Necessary Genius is also a superb single, one that evokes the sound and feel of Holmes' previous album The Holy Pictures and particularly the Andrew Weatherall remix of I Feel Wonders. Raven runs through a call list of "dreamers, misfits, radicals, outcasts", name checking Angela Davis, Tony Wilson, Nina Simone, Lord Sabre and the recently departed, deeply missed Sinéad O'Connor.
The digital release is
a bumper package with seven additional remixes from Skymas, Decius,
Phil Kieran (vocal and dub versions), Robin Wylie and two 'Dub And
Response' reworks from Andrew Hogge aka Lovefingers at 142 and 130 bpm respectively. All
are worth your time and your money.
All of this is a precursor to the release of David Holmes' fifth album (ignoring his numerous film and TV soundtracks), Blind On A Galloping Horse, on 10th November.
In addition to Raven Violet's contrbution throughout, "there are spoken word accounts
from Afghan and Ukrainian refugees now welcomed as residents in Belfast,
alongside a Palestinian ambulance driver and French and Irish observers
of the UK’s turmoil of recent years. Their voices add to the feeling
that this record is a call to action, a motivation and a head clearing,
slate wiping journey."
On the strength of these two songs, the inclusion of previous singles Hope Is The Last Thing To Die and It's Over, If We Run Out Of Love in updated versions and the promise of Holmes' recording of an unreleased Andrew Weatherall song called I Laugh Myself To Sleep, Blind On A Galloping Horse is a surefire contender for my (very long) list of album highlights of 2023.

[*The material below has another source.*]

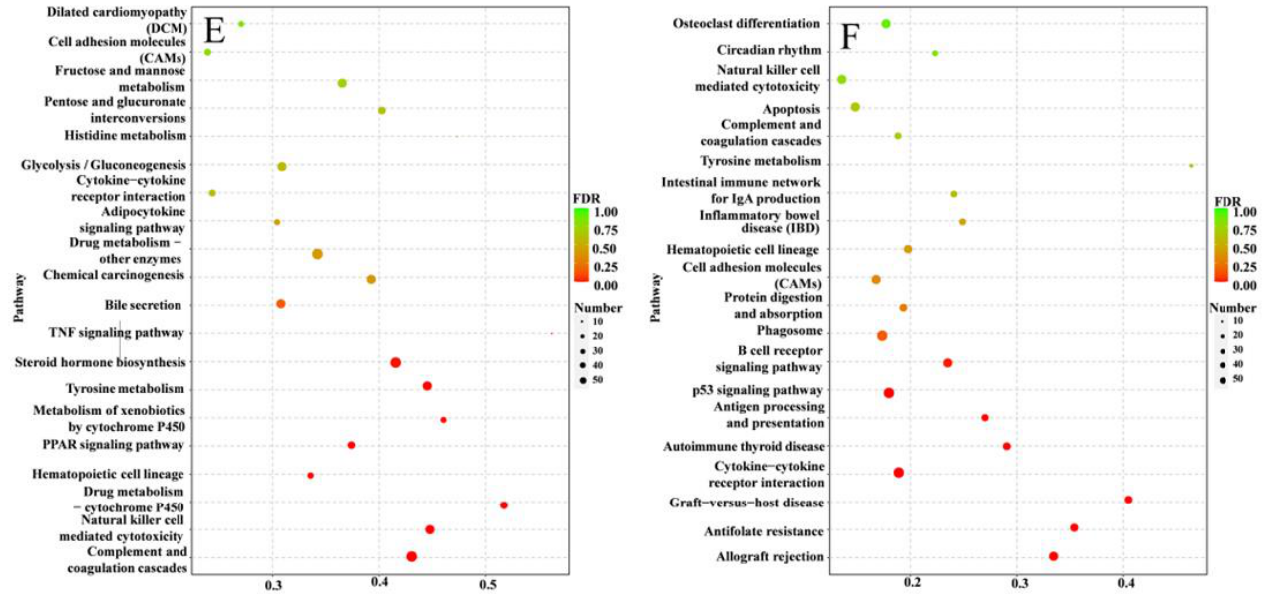
Figure 2. Bubble chart of KEGG pathway enrichment of DEGs in the ( A ) liver, 48 h vs. 0 h; ( B ) liver, 120 h vs. 0 h; ( C ) spleen, 48 h vs. 0 h; ( D ) spleen, 120 h vs. 0 h; and ( E ) head kidney, 48 h vs. 0 h and ( F ) 120 h vs. 0 h. The vertical axis represents the pathway categories, and the horizontal axis shows the DEG ratio. The point size shows the number of DEGs enriched in the KEGG pathway. The point color shows different Q values, as indicated on the right.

Blind On A Galloping Horse is available for pre-order in physical and digital formats right now from the usual suspects. I was going to add it to my Christmas list but I just couldn't wait.
You and Swiss Adam are both raising expectation levels for the LP today. Two blogs with a united vision.
ReplyDeleteThanks, Swede. Wow, I love it when that happens. The connecting lines in this part of the blogosphere are frequently apparent! Probably inevitable in this case, given the quality of David Holmes' music right now.
DeleteIn step with each other again today
ReplyDeleteI'm definitely playing catch up, Adam! I was still immersed in Necessary Genius and it's various remixes and hadn't got around to writing about it when Stop Apologising dropped. I really enjoyed your post, very well said.